The lack of adverse events, involuntary movements, and side effects is notable, especially given both the sensitivity to side effects and the high prevalence of medical disorders in the cocaine-dependent population.4,28 The relatively low dose of risperidone may account for these findings. The fact that no patient developed hypomania is significant, since that state can predispose to substance abuse relapse. Also, the minimal need for anticholinergic medication is important because such medications have abuse potential.

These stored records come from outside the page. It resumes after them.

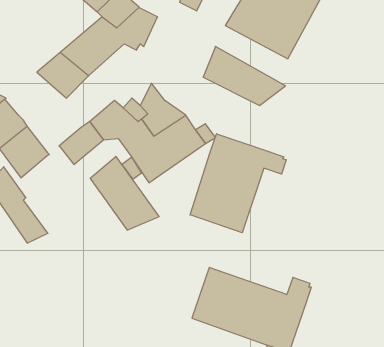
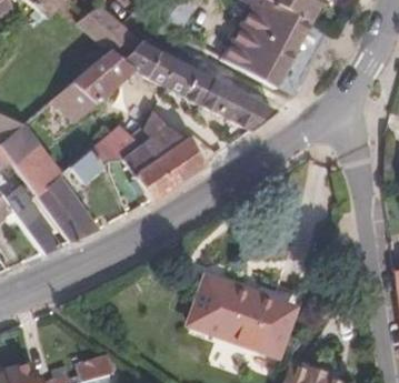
building: none -> [147,50,211,104]
building: [190,134,286,233] -> none
building: [90,156,159,230] -> [36,175,98,242]

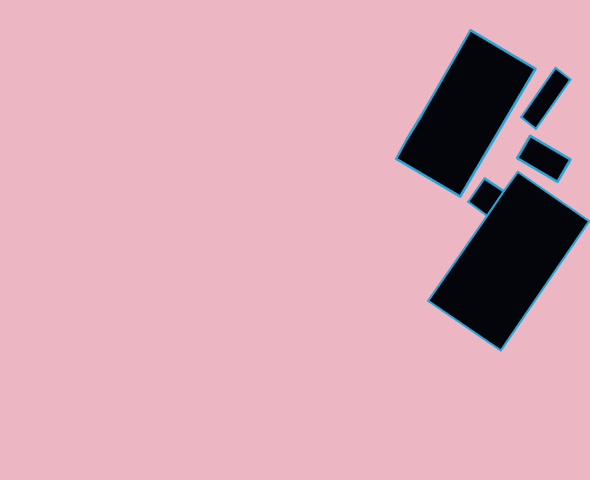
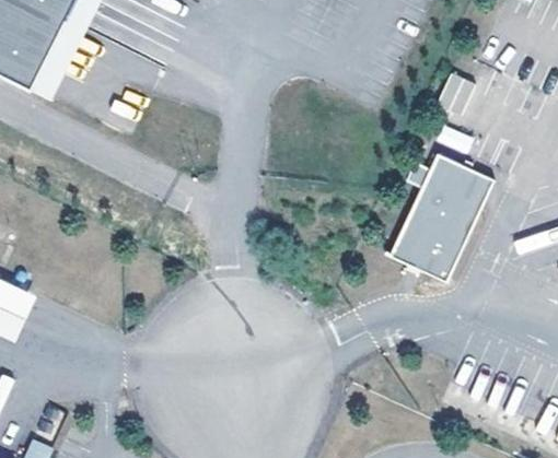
building: [396,30,536,196] -> none

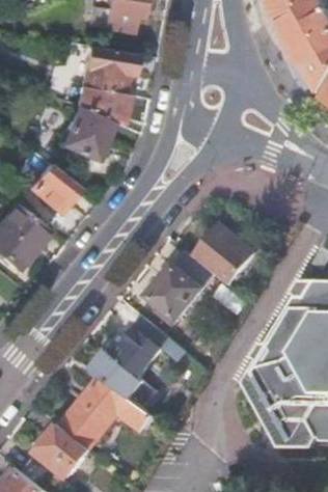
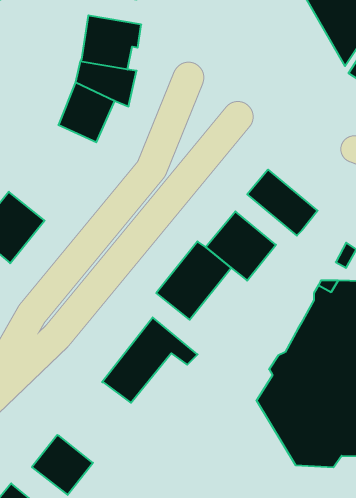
building: [27,164,75,212] -> none
building: none -> [247,170,318,236]
building: [59,376,153,448] -> none

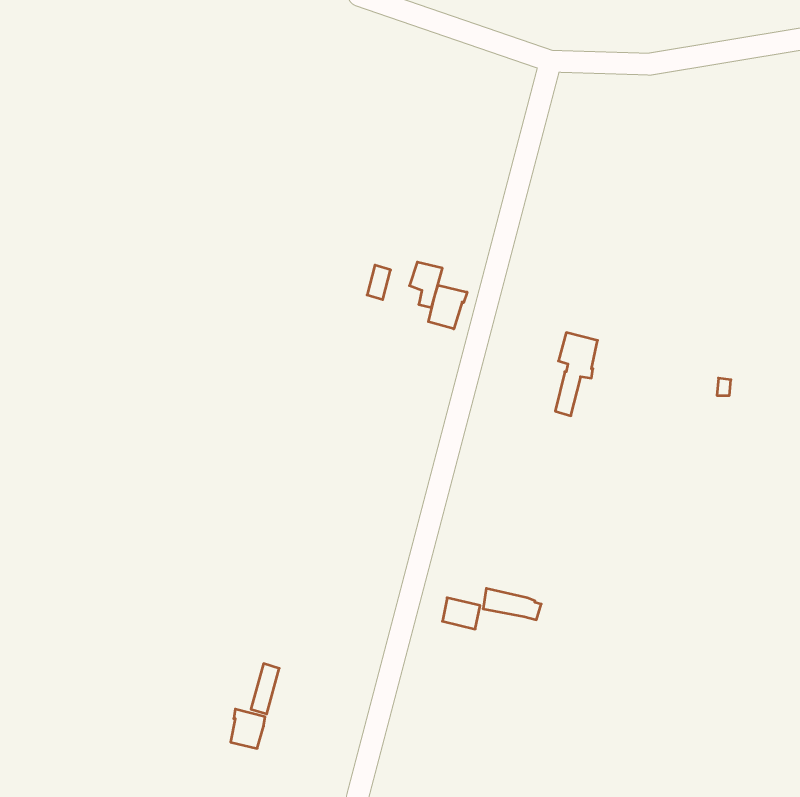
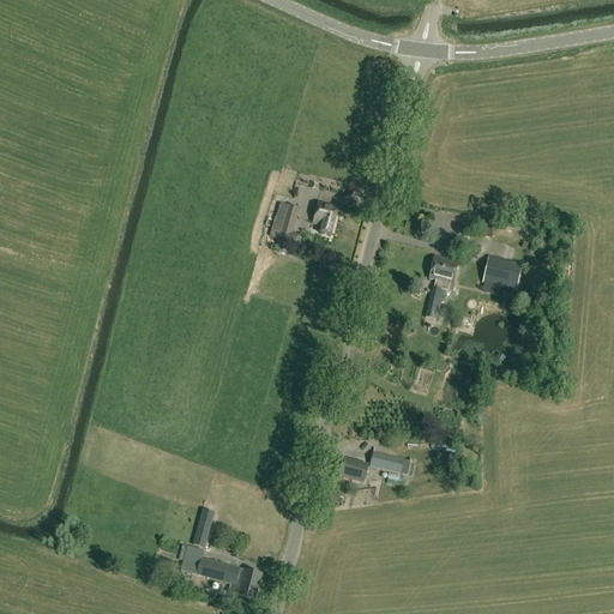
building: [428,285,467,329] -> none
building: none -> [481,255,522,294]
building: none -> [197,555,261,597]

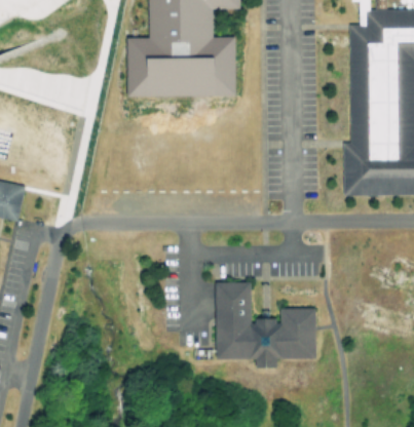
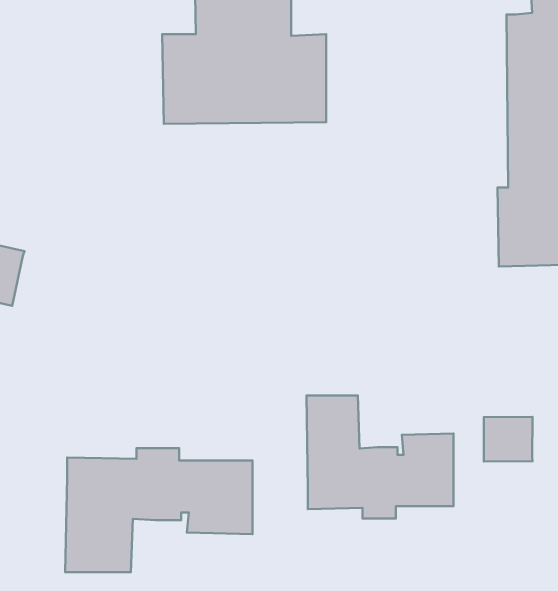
building: none -> [484,417,533,461]
building: none -> [65,448,252,572]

In fact, 3 patients referred to the program were taking an anticholinergic medication and 2 of these were also taking a conventional antipsychotic. In both cases, the antipsychotic and the anticholinergic were tapered off after the initiation of risperidone treatment. Furthermore, the clinical improvement demonstrated in this study does not appear to have been a result only of abstinence, since, in the 13 cases for which a confirmed sobriety date was known, the average number of days of abstinence from all substances, not just cocaine, before beginning risperidone treatment was 44.3 days.

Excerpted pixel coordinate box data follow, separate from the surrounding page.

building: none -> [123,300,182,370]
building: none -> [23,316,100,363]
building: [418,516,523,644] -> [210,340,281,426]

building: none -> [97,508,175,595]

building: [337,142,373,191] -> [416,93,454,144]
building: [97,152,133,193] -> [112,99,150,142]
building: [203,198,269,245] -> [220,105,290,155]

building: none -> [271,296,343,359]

This study had a number of limitations, including a small sample size and naturalistic design. All patients participated in an intensive, comprehensive substance abuse psychosocial rehabilitation program. While we cannot determine how much the psychosocial interventions contributed to the positive results, accumulating evidence has demonstrated that psychosocial interventions significantly enhance outcomes of pharmacological treatments for substance abuse.29 Also, almost all patients were receiving at least one other psychiatric medication. While the use of concomitant medications could be considered a confounding factor, at the same time, the use of risperidone in combination with other psychiatric medications in this study also demonstrated that risperidone is safe and well tolerated by psychiatric patients with cocaine dependence, as evidenced by minimal side effects and no adverse events. Additionally, this naturalistic study was conducted in an inpatient setting, with an all-male, virtually all-Caucasian, population and, thus, is not generalizable to the general psychiatric population with cocaine dependence. For example, the reduction seen on the cocaine craving measure could be due to patients residing in a controlled setting and might not be observed in an outpatient setting. Finally, data on substance use while in treatment are based solely on patient report. At this program, toxic screens are not conducted routinely but only when clinical suspicion of use exists. Interestingly, the clinical staff, all of whom were blinded to medication regimen, had no such suspicions about this cohort. Furthermore, some studies have shown that, in the absence of suspicion of use, clinical interview is as good or better than a urine toxicology screen in identifying substance use in dual diagnosis populations.30,31
Despite its limitations, this study suggests that risperidone is safe and effective for psychiatric disorders and may be helpful in reducing craving and cocaine use in cocaine-dependent patients with a comorbid psychiatric illness. These findings warrant further investigation with double-blind, placebo-controlled clinical trials to examine the effectiveness of atypical antipsychotic agents for cocaine-dependent patients with comorbid psychiatric illnesses.